Copy every line of the records that includes the word "metal".

◆ Stored items

----

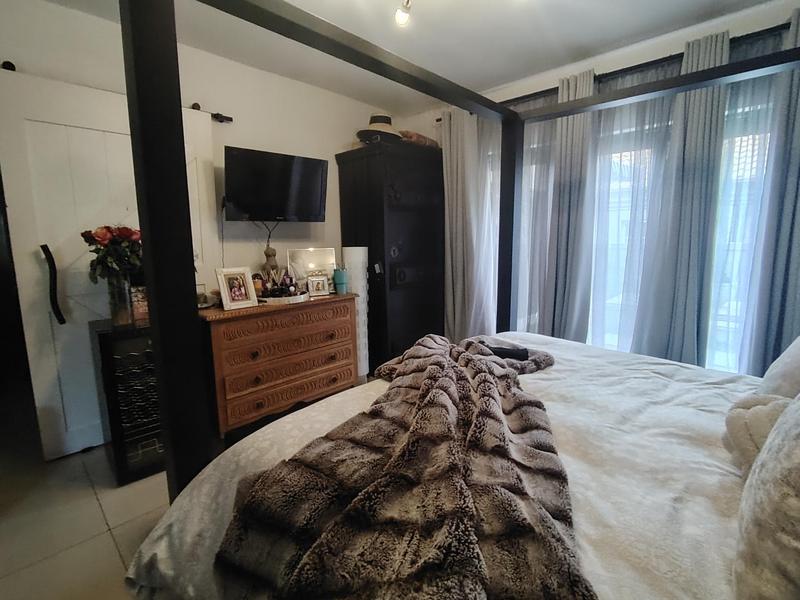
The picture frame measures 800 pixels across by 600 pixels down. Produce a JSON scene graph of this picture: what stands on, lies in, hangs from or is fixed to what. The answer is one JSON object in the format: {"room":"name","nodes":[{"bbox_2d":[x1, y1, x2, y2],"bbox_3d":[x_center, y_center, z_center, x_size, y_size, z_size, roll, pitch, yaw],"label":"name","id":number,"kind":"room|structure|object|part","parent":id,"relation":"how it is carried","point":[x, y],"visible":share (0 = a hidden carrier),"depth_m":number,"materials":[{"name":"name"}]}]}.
{"room":"bedroom","nodes":[
{"label":"bedroom","id":0,"kind":"room"},
{"bbox_2d":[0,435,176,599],"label":"floor","id":1,"kind":"structure","parent":0,"point":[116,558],"depth_m":1.73,"materials":[{"name":"beige tile"}]},
{"bbox_2d":[89,316,163,484],"bbox_3d":[-1.516,0.557,2.220,0.475,0.791,0.447,8,12,43],"label":"wine cooler","id":2,"kind":"object","parent":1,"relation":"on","point":[143,345],"visible":0.54,"depth_m":1.98,"materials":[{"name":"black"}]},
{"bbox_2d":[106,273,133,327],"bbox_3d":[-1.596,0.053,2.061,0.120,0.253,0.122,8,12,43],"label":"glass vase","id":3,"kind":"object","parent":2,"relation":"on","point":[125,284],"visible":0.84,"depth_m":2.02,"materials":[{"name":"clear glass"}]},
{"bbox_2d":[80,224,143,283],"bbox_3d":[-1.611,-0.134,2.094,0.317,0.416,0.291,-4,10,-22],"label":"flower bouquet","id":4,"kind":"object","parent":3,"relation":"in","point":[108,229],"visible":0.7,"depth_m":2.03,"materials":[{"name":"plant"}]},
{"bbox_2d":[129,285,148,322],"bbox_3d":[-1.561,0.073,2.188,0.077,0.177,0.134,8,12,43],"label":"picture frame","id":5,"kind":"object","parent":2,"relation":"on","point":[144,311],"visible":0.61,"depth_m":2.15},
{"bbox_2d":[198,291,359,437],"bbox_3d":[-1.013,0.480,2.776,0.499,0.804,1.084,8,12,43],"label":"dresser","id":6,"kind":"object","parent":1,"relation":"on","point":[227,313],"visible":0.89,"depth_m":2.50,"materials":[{"name":"brown wood"}]},
{"bbox_2d":[215,267,258,309],"bbox_3d":[-1.181,-0.009,2.458,0.106,0.242,0.229,8,12,43],"label":"picture frame","id":7,"kind":"object","parent":6,"relation":"on","point":[234,303],"visible":0.99,"depth_m":2.44,"materials":[{"name":"wood"}]},
{"bbox_2d":[262,246,278,279],"bbox_3d":[-1.114,-0.130,2.846,0.124,0.376,0.120,-2,9,-11],"label":"figurine","id":8,"kind":"object","parent":6,"relation":"on","point":[269,254],"visible":0.61,"depth_m":2.81,"materials":[{"name":"brown"}]},
{"bbox_2d":[259,290,309,304],"bbox_3d":[-0.983,0.055,2.729,0.331,0.043,0.383,8,12,43],"label":"tray","id":9,"kind":"object","parent":6,"relation":"on","point":[289,300],"visible":0.63,"depth_m":2.60,"materials":[{"name":"white"}]},
{"bbox_2d":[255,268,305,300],"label":"perfume bottles","id":10,"kind":"object","parent":9,"relation":"on","point":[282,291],"visible":0.91,"depth_m":2.68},
{"bbox_3d":[-0.830,0.684,2.607,0.068,0.152,0.763,8,12,43],"label":"drawer","id":11,"kind":"part","parent":6,"relation":"part of","materials":[{"name":"brown wood"}]},
{"bbox_2d":[287,247,336,293],"bbox_3d":[-0.865,-0.136,3.045,0.392,0.341,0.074,-4,10,-23],"label":"mirror","id":12,"kind":"object","parent":6,"relation":"on","point":[297,252],"visible":0.69,"depth_m":3.02,"materials":[{"name":"mirror"}]},
{"bbox_2d":[306,273,329,297],"bbox_3d":[-0.793,-0.029,2.905,0.154,0.157,0.074,-5,10,-26],"label":"picture frame","id":13,"kind":"object","parent":6,"relation":"on","point":[320,289],"visible":0.99,"depth_m":2.89,"materials":[{"name":"metal"}]},
{"bbox_2d":[333,267,347,293],"bbox_3d":[-0.649,-0.064,3.038,0.103,0.185,0.106,8,12,43],"label":"teal cup","id":14,"kind":"object","parent":6,"relation":"on","point":[338,278],"visible":1,"depth_m":3.00,"materials":[{"name":"teal metal"}]},
{"bbox_2d":[342,246,369,379],"bbox_3d":[-0.570,0.219,3.285,0.220,1.158,0.223,8,12,43],"label":"floor lamp","id":15,"kind":"object","parent":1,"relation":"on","point":[356,247],"visible":0.6,"depth_m":3.18,"materials":[{"name":"white"}]},
{"bbox_2d":[335,140,443,374],"bbox_3d":[-0.267,-0.241,3.706,0.556,1.977,0.886,8,12,43],"label":"black wardrobe","id":16,"kind":"object","parent":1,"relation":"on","point":[375,192],"visible":0.79,"depth_m":3.43,"materials":[{"name":"black wood"}]},
{"bbox_2d":[356,114,400,143],"bbox_3d":[-0.384,-1.378,3.412,0.422,0.285,0.441,8,12,43],"label":"hat","id":17,"kind":"object","parent":16,"relation":"on","point":[376,125],"visible":0.72,"depth_m":3.31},
{"bbox_2d":[399,130,438,148],"bbox_3d":[-0.082,-1.358,3.644,0.277,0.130,0.506,8,12,43],"label":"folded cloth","id":18,"kind":"object","parent":16,"relation":"on","point":[409,136],"visible":0.47,"depth_m":3.50,"materials":[{"name":"brown"}]},
{"bbox_2d":[113,0,799,599],"bbox_3d":[0.536,0.106,1.187,1.855,1.877,1.950,8,12,43],"label":"bed","id":19,"kind":"object","parent":1,"relation":"on","point":[136,56],"visible":0.89,"depth_m":1.00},
{"bbox_2d":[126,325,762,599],"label":"duvet","id":20,"kind":"object","parent":19,"relation":"on","point":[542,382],"visible":0.4,"depth_m":0.96,"materials":[{"name":"white fabric"}]},
{"bbox_2d":[214,333,592,599],"bbox_3d":[0.104,0.446,1.237,0.788,0.255,1.601,2,9,15],"label":"fur throw","id":21,"kind":"object","parent":20,"relation":"on","point":[441,392],"visible":0.95,"depth_m":0.80,"materials":[{"name":"brown fur"}]},
{"bbox_2d":[486,345,528,360],"bbox_3d":[0.344,0.279,1.713,0.194,0.032,0.080,1,9,7],"label":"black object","id":22,"kind":"object","parent":21,"relation":"on","point":[499,353],"visible":0.74,"depth_m":1.69,"materials":[{"name":"black plastic"}]},
{"bbox_2d":[722,391,791,477],"bbox_3d":[0.867,0.363,0.955,0.219,0.203,0.273,8,12,43],"label":"round cushion","id":23,"kind":"object","parent":19,"relation":"on","point":[739,421],"visible":0.55,"depth_m":0.94,"materials":[{"name":"fabric"}]},
{"bbox_2d":[732,391,799,599],"bbox_3d":[0.660,0.289,0.581,0.274,0.427,0.584,8,12,43],"label":"pillow","id":24,"kind":"object","parent":19,"relation":"on","point":[799,446],"visible":1,"depth_m":0.57,"materials":[{"name":"fabric"}]},
{"bbox_2d":[758,329,799,399],"bbox_3d":[1.215,0.219,1.165,0.287,0.404,0.646,8,12,43],"label":"pillow","id":25,"kind":"object","parent":19,"relation":"on","point":[797,352],"visible":0.64,"depth_m":1.18,"materials":[{"name":"white fabric"}]},
{"bbox_2d":[0,0,394,343],"bbox_3d":[-1.503,-0.351,2.832,0.142,2.473,4.081,8,12,43],"label":"left wall","id":26,"kind":"structure","parent":0,"point":[337,142],"depth_m":2.86,"materials":[{"name":"white paint"}]},
{"bbox_2d":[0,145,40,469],"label":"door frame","id":27,"kind":"object","parent":26,"relation":"in","point":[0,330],"visible":0.9,"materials":[{"name":"wood"}]},
{"bbox_2d":[0,59,229,121],"bbox_3d":[-1.896,-1.103,2.140,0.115,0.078,1.582,8,12,43],"label":"barn door rail","id":28,"kind":"object","parent":26,"relation":"attached to","point":[229,118],"visible":0.47,"depth_m":2.57,"materials":[{"name":"black metal"}]},
{"bbox_2d":[1,63,217,461],"bbox_3d":[-1.782,-0.119,2.385,0.109,2.078,1.019,8,12,43],"label":"barn door","id":29,"kind":"structure","parent":28,"relation":"hanging from","point":[27,298],"depth_m":2.17,"materials":[{"name":"white paint"}]},
{"bbox_2d":[221,146,328,221],"bbox_3d":[-1.108,-0.739,2.905,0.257,0.472,0.802,8,12,43],"label":"television","id":30,"kind":"object","parent":26,"relation":"attached to","point":[292,209],"visible":0.99,"depth_m":2.81,"materials":[{"name":"black plastic"}]},
{"bbox_2d":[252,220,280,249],"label":"cable","id":31,"kind":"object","parent":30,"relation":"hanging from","point":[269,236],"visible":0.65,"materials":[{"name":"black plastic"}]},
{"bbox_2d":[0,0,795,111],"bbox_3d":[-0.178,-1.494,1.432,4.073,0.109,4.125,8,12,43],"label":"ceiling","id":32,"kind":"structure","parent":0,"point":[615,39],"depth_m":2.41,"materials":[{"name":"white paint"}]},
{"bbox_2d":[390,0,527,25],"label":"ceiling light","id":33,"kind":"object","parent":32,"relation":"attached to","point":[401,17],"visible":0.99,"depth_m":1.84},
{"bbox_2d":[410,0,799,374],"bbox_3d":[1.227,-0.420,3.003,3.777,2.485,0.186,8,12,43],"label":"window wall","id":34,"kind":"structure","parent":0,"point":[605,57],"depth_m":2.58,"materials":[{"name":"white paint"}]},
{"bbox_2d":[443,20,794,119],"bbox_3d":[1.320,-1.431,2.617,2.821,0.059,0.135,8,12,43],"label":"curtain rod","id":35,"kind":"object","parent":34,"relation":"attached to","point":[789,22],"visible":0.44,"depth_m":2.44,"materials":[{"name":"black metal"}]},
{"bbox_2d":[442,109,501,340],"bbox_3d":[0.382,-0.426,3.541,0.666,2.314,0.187,8,12,43],"label":"curtain","id":36,"kind":"object","parent":35,"relation":"hanging from","point":[448,155],"visible":0.64,"depth_m":3.52,"materials":[{"name":"grey fabric"}]},
{"bbox_2d":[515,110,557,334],"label":"sheer curtain","id":37,"kind":"object","parent":35,"relation":"hanging from","point":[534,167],"visible":0.4,"depth_m":3.16,"materials":[{"name":"fabric"}]},
{"bbox_2d":[538,65,596,341],"bbox_3d":[1.033,-0.381,2.954,0.442,2.275,0.174,8,12,43],"label":"curtain","id":38,"kind":"object","parent":35,"relation":"hanging from","point":[559,315],"visible":0.7,"depth_m":2.90,"materials":[{"name":"fabric"}]},
{"bbox_2d":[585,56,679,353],"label":"sheer curtain","id":39,"kind":"object","parent":35,"relation":"hanging from","point":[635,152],"visible":0.47,"depth_m":2.67,"materials":[{"name":"fabric"}]},
{"bbox_2d":[630,25,728,367],"bbox_3d":[1.568,-0.297,2.435,0.403,2.287,0.159,8,12,43],"label":"curtain","id":40,"kind":"object","parent":35,"relation":"hanging from","point":[709,115],"visible":0.73,"depth_m":2.40,"materials":[{"name":"fabric"}]},
{"bbox_2d":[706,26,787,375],"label":"sheer curtain","id":41,"kind":"object","parent":35,"relation":"hanging from","point":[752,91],"visible":0.41,"depth_m":2.20,"materials":[{"name":"fabric"}]},
{"bbox_2d":[742,2,799,373],"bbox_3d":[1.990,-0.254,2.023,0.455,2.309,0.143,8,12,43],"label":"curtain","id":42,"kind":"object","parent":35,"relation":"hanging from","point":[797,273],"visible":0.65,"depth_m":2.08,"materials":[{"name":"fabric"}]},
{"bbox_2d":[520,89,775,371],"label":"window","id":43,"kind":"structure","parent":34,"relation":"in","point":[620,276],"depth_m":2.63,"materials":[{"name":"clear glass"}]}
]}

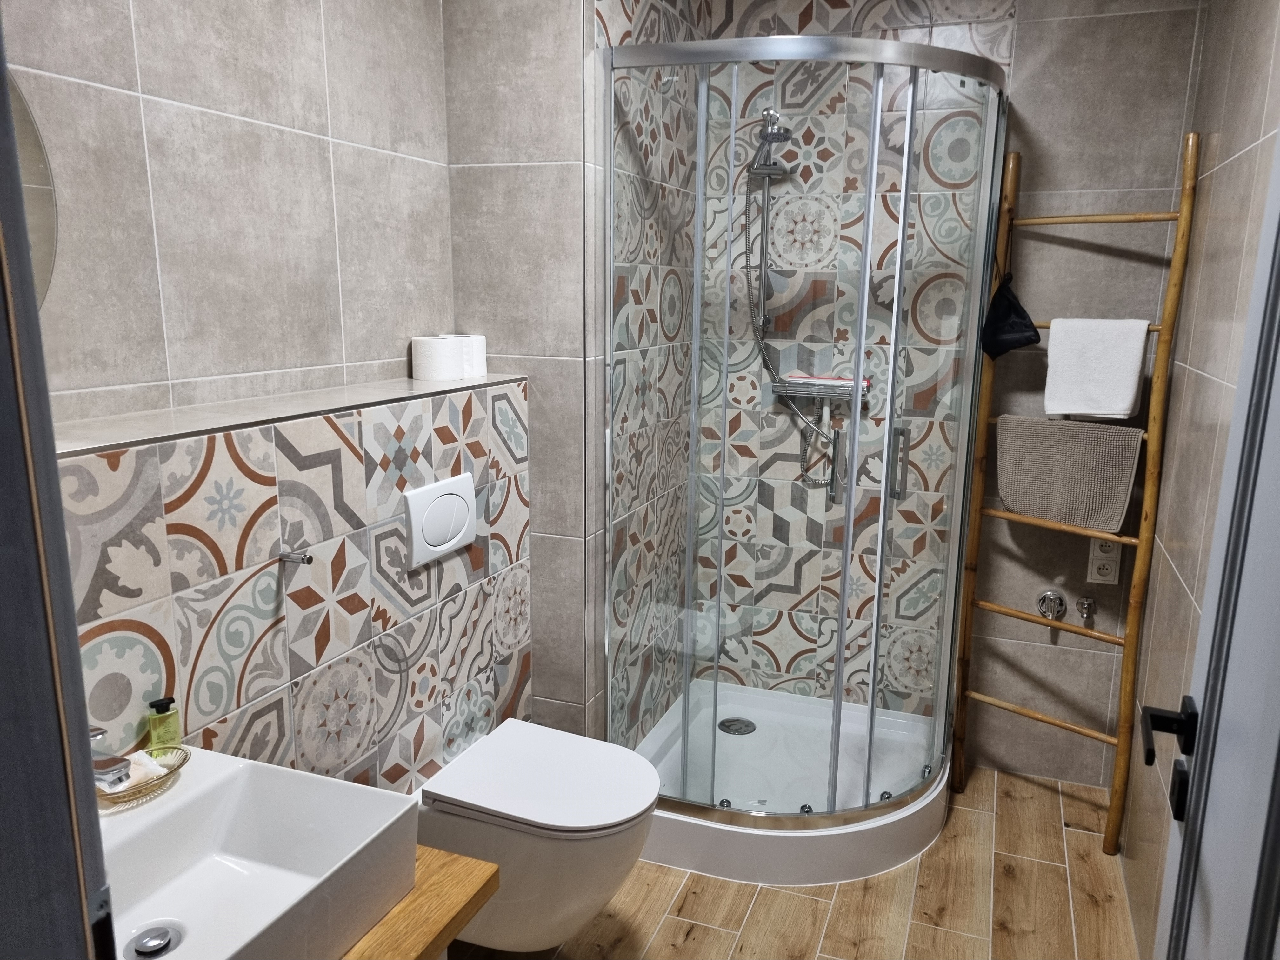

----

◆ Task response
{"bbox_2d":[306,273,329,297],"bbox_3d":[-0.793,-0.029,2.905,0.154,0.157,0.074,-5,10,-26],"label":"picture frame","id":13,"kind":"object","parent":6,"relation":"on","point":[320,289],"visible":0.99,"depth_m":2.89,"materials":[{"name":"metal"}]},
{"bbox_2d":[333,267,347,293],"bbox_3d":[-0.649,-0.064,3.038,0.103,0.185,0.106,8,12,43],"label":"teal cup","id":14,"kind":"object","parent":6,"relation":"on","point":[338,278],"visible":1,"depth_m":3.00,"materials":[{"name":"teal metal"}]},
{"bbox_2d":[0,59,229,121],"bbox_3d":[-1.896,-1.103,2.140,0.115,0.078,1.582,8,12,43],"label":"barn door rail","id":28,"kind":"object","parent":26,"relation":"attached to","point":[229,118],"visible":0.47,"depth_m":2.57,"materials":[{"name":"black metal"}]},
{"bbox_2d":[443,20,794,119],"bbox_3d":[1.320,-1.431,2.617,2.821,0.059,0.135,8,12,43],"label":"curtain rod","id":35,"kind":"object","parent":34,"relation":"attached to","point":[789,22],"visible":0.44,"depth_m":2.44,"materials":[{"name":"black metal"}]},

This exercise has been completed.